TEXT PASSAGE
Wait, I have only been on this board for a few months, so I missed that YOU BUILT A TI MBB? Hopefully there is a build thread on here that I can ogle!
 

LMT

Well-Known Member
How about getting a different front mech? I have a 50/34 on my V20 with SRAM Red Etap (formally had an Ultegra mech) and a 40/23 on my S40 with an Ultegra front mech with a Wickwerts adapter. The Ultegra set up worked fine with a little bit of tinkering to get the trim right.
 

Seth Cooper

Well-Known Member
CB stock is too long. One thing you could do is to get a hack saw to cut the brazed-on off and re-weld. The position and angle have to be correct so when the FD is clamped on, it has room to adjust for both standard and compact chain rings and the front derailleur blade is concentric with chain ring.View attachment 6558

Yeah I considered just cutting 5mm out of the tube and using some threaded rod as an insert and jb weld to put it back together
 

ccf

Guru
When I put a 50t QXL on my Vendetta, this problem went away. Admittedly an expensive way to solve a shifting problem, but if you are on the fence about Q-rings this might be the reason to spend.

RECORDED DATA
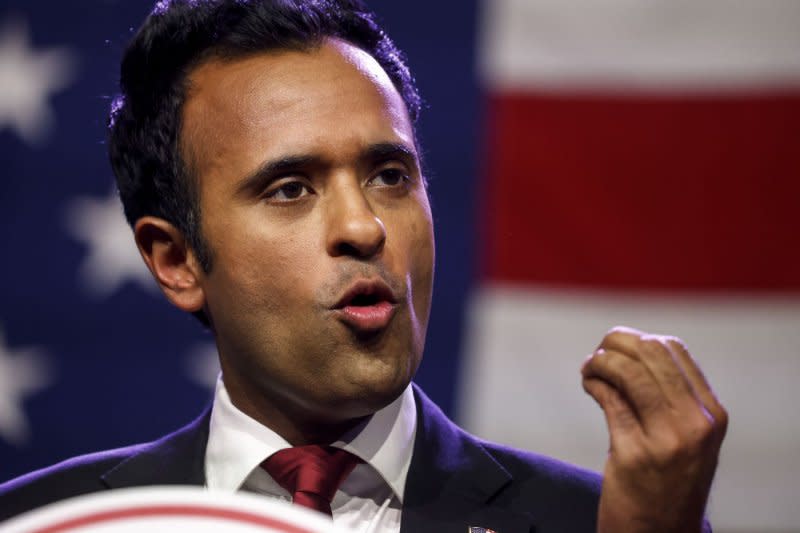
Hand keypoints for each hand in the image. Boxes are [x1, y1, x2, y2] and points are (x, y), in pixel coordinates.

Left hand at [581, 326, 726, 532]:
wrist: (660, 532)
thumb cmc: (667, 480)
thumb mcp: (687, 436)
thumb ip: (671, 396)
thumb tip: (630, 348)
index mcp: (711, 413)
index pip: (674, 350)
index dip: (639, 338)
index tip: (616, 343)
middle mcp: (695, 423)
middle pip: (650, 354)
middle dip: (615, 343)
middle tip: (598, 352)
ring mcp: (667, 439)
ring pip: (628, 372)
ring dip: (600, 362)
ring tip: (590, 369)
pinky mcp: (635, 454)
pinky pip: (608, 399)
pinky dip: (593, 382)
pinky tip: (589, 384)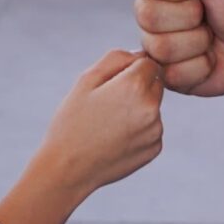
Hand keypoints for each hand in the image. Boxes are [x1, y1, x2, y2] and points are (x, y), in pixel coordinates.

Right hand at [31, 49, 164, 197]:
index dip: (130, 69)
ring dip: (138, 109)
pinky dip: (138, 130)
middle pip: (155, 84)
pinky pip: (151, 129)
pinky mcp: (155, 148)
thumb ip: (117, 58)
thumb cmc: (72, 120)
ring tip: (109, 124)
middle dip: (137, 87)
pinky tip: (115, 139)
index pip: (149, 62)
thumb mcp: (86, 79)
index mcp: (135, 85)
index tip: (111, 84)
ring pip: (153, 107)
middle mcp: (152, 108)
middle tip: (108, 104)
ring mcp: (155, 130)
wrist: (68, 168)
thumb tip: (141, 55)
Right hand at [132, 0, 223, 100]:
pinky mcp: (172, 76)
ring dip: (198, 42)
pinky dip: (201, 66)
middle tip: (211, 13)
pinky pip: (171, 74)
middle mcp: (157, 13)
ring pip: (159, 47)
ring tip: (214, 36)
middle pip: (147, 15)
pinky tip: (213, 59)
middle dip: (190, 14)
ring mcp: (162, 46)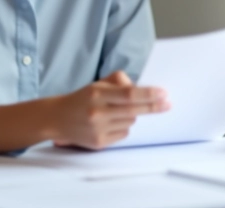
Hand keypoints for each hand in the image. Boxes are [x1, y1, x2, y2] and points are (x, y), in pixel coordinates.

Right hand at [51, 71, 168, 149]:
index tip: (163, 94)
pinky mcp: (99, 143)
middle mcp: (97, 112)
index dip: (148, 94)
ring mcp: (98, 129)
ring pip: (130, 122)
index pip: (129, 94)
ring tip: (115, 112)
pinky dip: (122, 128)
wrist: (57, 118)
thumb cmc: (82, 99)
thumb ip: (119, 81)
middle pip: (133, 110)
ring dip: (130, 116)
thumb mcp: (97, 84)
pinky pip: (123, 134)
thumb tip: (141, 88)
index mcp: (97, 94)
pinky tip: (109, 123)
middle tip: (167, 103)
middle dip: (153, 106)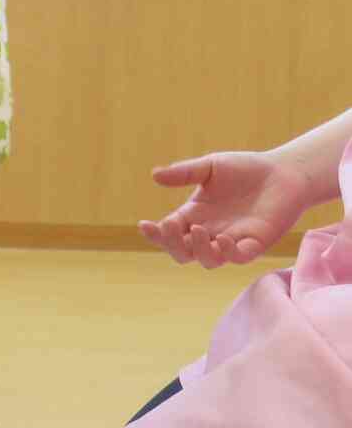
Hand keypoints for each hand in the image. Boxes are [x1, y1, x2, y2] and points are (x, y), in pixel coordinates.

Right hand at [138, 151, 311, 267]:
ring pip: (207, 261)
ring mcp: (231, 241)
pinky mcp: (255, 244)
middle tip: (169, 227)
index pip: (168, 232)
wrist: (284, 173)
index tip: (144, 225)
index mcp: (194, 216)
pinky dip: (227, 253)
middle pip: (181, 253)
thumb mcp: (211, 166)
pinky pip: (237, 258)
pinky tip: (221, 239)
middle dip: (170, 244)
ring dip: (197, 250)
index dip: (155, 233)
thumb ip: (184, 173)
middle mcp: (209, 233)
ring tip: (197, 231)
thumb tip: (154, 175)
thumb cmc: (246, 169)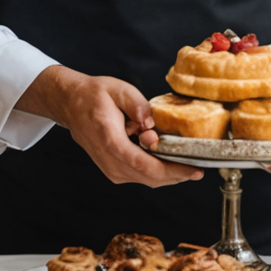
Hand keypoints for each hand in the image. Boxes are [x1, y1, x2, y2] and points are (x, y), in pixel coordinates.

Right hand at [17, 65, 202, 187]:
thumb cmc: (94, 96)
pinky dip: (158, 172)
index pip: (145, 164)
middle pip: (149, 177)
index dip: (172, 171)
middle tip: (199, 169)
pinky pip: (141, 176)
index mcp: (110, 140)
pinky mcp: (114, 170)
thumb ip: (138, 106)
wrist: (71, 105)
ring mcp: (110, 169)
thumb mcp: (118, 90)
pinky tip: (171, 162)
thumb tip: (152, 125)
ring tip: (188, 164)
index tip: (193, 170)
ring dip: (169, 175)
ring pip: (147, 180)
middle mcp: (109, 160)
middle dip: (177, 175)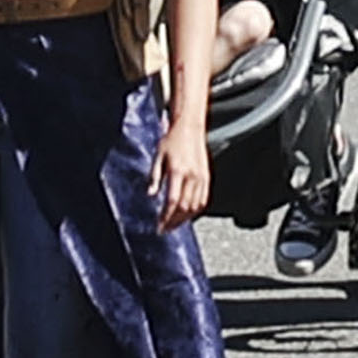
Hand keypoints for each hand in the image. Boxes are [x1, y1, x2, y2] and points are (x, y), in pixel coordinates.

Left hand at [150, 112, 210, 230]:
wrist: (189, 128)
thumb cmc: (171, 141)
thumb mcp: (158, 157)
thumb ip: (154, 177)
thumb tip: (151, 195)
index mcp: (177, 171)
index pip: (172, 201)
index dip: (166, 217)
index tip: (159, 226)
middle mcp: (191, 176)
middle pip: (184, 207)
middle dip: (174, 221)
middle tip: (165, 229)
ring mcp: (201, 178)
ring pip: (195, 206)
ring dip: (184, 219)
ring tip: (174, 224)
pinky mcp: (206, 178)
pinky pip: (203, 200)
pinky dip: (195, 210)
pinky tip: (187, 214)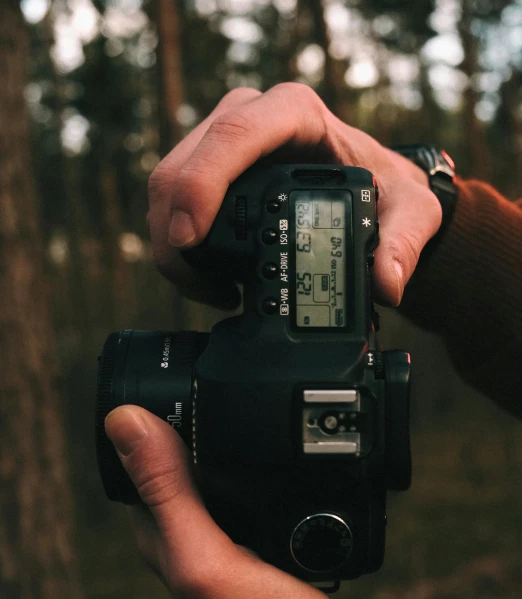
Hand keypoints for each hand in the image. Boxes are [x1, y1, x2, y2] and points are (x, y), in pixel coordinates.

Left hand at [105, 405, 362, 598]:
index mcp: (160, 537)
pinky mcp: (260, 544)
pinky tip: (275, 457)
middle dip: (191, 427)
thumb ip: (168, 493)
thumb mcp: (208, 556)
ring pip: (215, 475)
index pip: (137, 462)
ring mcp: (225, 542)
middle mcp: (186, 538)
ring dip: (225, 446)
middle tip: (216, 389)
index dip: (150, 422)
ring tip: (244, 411)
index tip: (175, 384)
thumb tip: (123, 421)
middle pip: (178, 464)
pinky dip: (255, 468)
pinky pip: (249, 491)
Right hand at [148, 83, 441, 307]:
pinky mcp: (206, 166)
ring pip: (165, 185)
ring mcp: (220, 139)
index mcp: (294, 112)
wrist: (370, 186)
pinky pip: (171, 201)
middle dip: (175, 233)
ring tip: (215, 291)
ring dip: (172, 246)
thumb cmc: (385, 188)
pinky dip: (177, 244)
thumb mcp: (410, 211)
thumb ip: (405, 242)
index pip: (233, 136)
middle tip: (205, 289)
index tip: (191, 239)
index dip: (201, 184)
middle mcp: (249, 116)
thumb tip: (387, 284)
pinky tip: (209, 278)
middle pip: (182, 165)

WHAT TO DO
[a] In the forum thread about front derailleurs, what front mech setup does LMT use on the S40?
[b] Reproduce everything in the forum thread about front derailleurs from "Yeah I considered" down to "reason to spend.".
[c] Resume the forum thread about front derailleurs from where it stops.

TASK-BY-TASK OUTPUTS
[a] An Ultegra front mech with a Wickwerts adapter.

[b]
Yeah I considered just cutting 5mm out of the tube and using some threaded rod as an insert and jb weld to put it back together
 

ccf

Guru
When I put a 50t QXL on my Vendetta, this problem went away. Admittedly an expensive way to solve a shifting problem, but if you are on the fence about Q-rings this might be the reason to spend.

[c]
dtseng

Well-Known Member
Wait, I have only been on this board for a few months, so I missed that YOU BUILT A TI MBB? Hopefully there is a build thread on here that I can ogle!
I very much want a speed machine like V20 which has swing arms at rear with an effective suspension. The frame should be portable and would fit in an airline allowed luggage together with your clothes. The 700C wheels can be either rented at the destination or pack two wheel rims in shallow box with spokes and hubs removed. Let's break down the weight: the frame should weigh no more than 3 Kg, wheel about 3 Kg, the drive train about 3 Kg, therefore, the whole bike should weigh less than 10 Kg. Nowadays, DF road bikes are around 7 Kg. Why should a two-wheel recumbent weigh so much more?